Merge lp:~zorba-coders/zorba/fread-pdf-trunk into lp:zorba

Proposed by Cezar Andrei on 2012-09-19
Status: Superseded
Proposed branch: lp:~zorba-coders/zorba/fread-pdf-trunk
Merge into: lp:zorba
Diff against target: 175 lines (+41/-12)
7 files modified
ChangeLog (+1/-0)
cmake_modules/ZorbaModule.cmake (+26/-1)
include/zorba/item_factory.h (+7/-7)
modules/ExternalModules.conf (+2/-1)
src/store/naive/atomic_items.h (+2/-2)
test/rbkt/modules/CMakeLists.txt (+2/-1)
test/rbkt/modules/ext2_config.txt.in (+1/-0)
To merge this branch: bzr merge lp:~zorba-coders/zorba/fread-pdf-trunk
Reviewer Review Type Date Requested Status
Matthias Brantner 2012-09-19 Needs Fixing on 2012-09-21
Chris Hillery 2012-09-19 Approve on 2012-09-19
Cezar Andrei Needs Fixing on 2012-09-19
Review via email: mp+125338@code.launchpad.net

This proposal has been superseded by a proposal from 2012-09-22.

Commit message

Make doc comments for createBase64Binary more explicit on what parameters they expect and what they do.
Change return value to xs_int for getIntValue() method.

Description of the change

Make doc comments for createBaser64Binary more explicit on what parameters they expect and what they do.
Change, return value to xs_int for getIntValue() method.
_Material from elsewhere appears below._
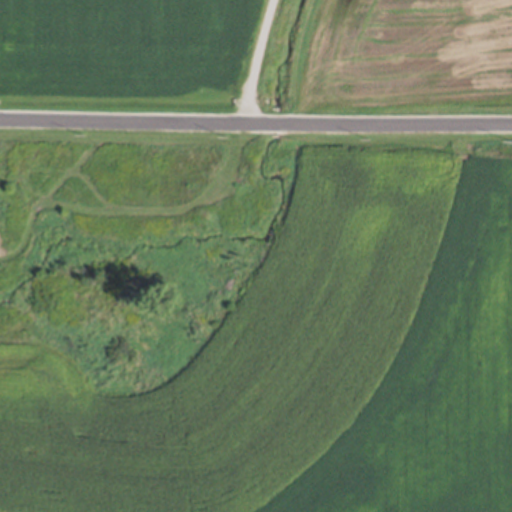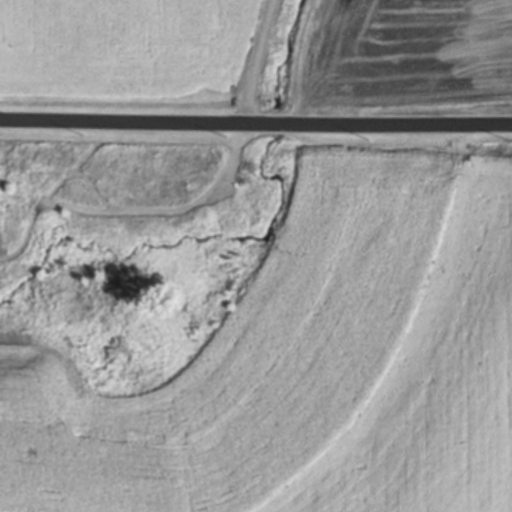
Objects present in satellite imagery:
road: (255, 119)
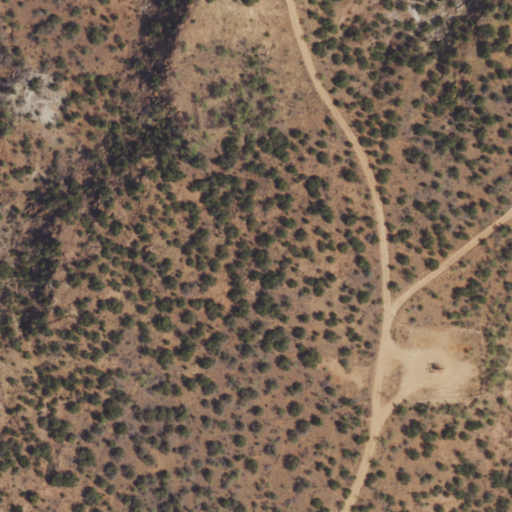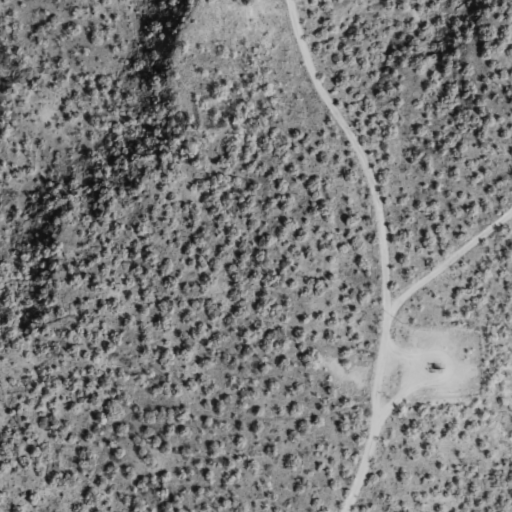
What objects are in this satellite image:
road: (303, 252)
road: (408, 335)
To post a comment you must log in.
Chris Hillery (ceejatec) wrote :

You changed the URIs of the test modules back to www.zorba-xquery.com, instead of zorba-tests.28msec.us. That will cause test failures. Make sure you've merged from the trunk recently.

review: Needs Fixing
Chris Hillery (ceejatec) wrote :

(Other than that the changes look fine)

Cezar Andrei (cezar-andrei) wrote :

It's up to date now.

review: Approve
Chris Hillery (ceejatec) wrote :

You still haven't corrected the URIs of the test modules, though (test/rbkt/modules/CMakeLists.txt).

Cezar Andrei (cezar-andrei) wrote :

Let me add the new module.

review: Needs Fixing
Cezar Andrei (cezar-andrei) wrote :

The ref to the new module is in, please review it too: lp:zorba/read-pdf-module at
https://code.launchpad.net/~zorba-coders/zorba/fread-pdf-the-module .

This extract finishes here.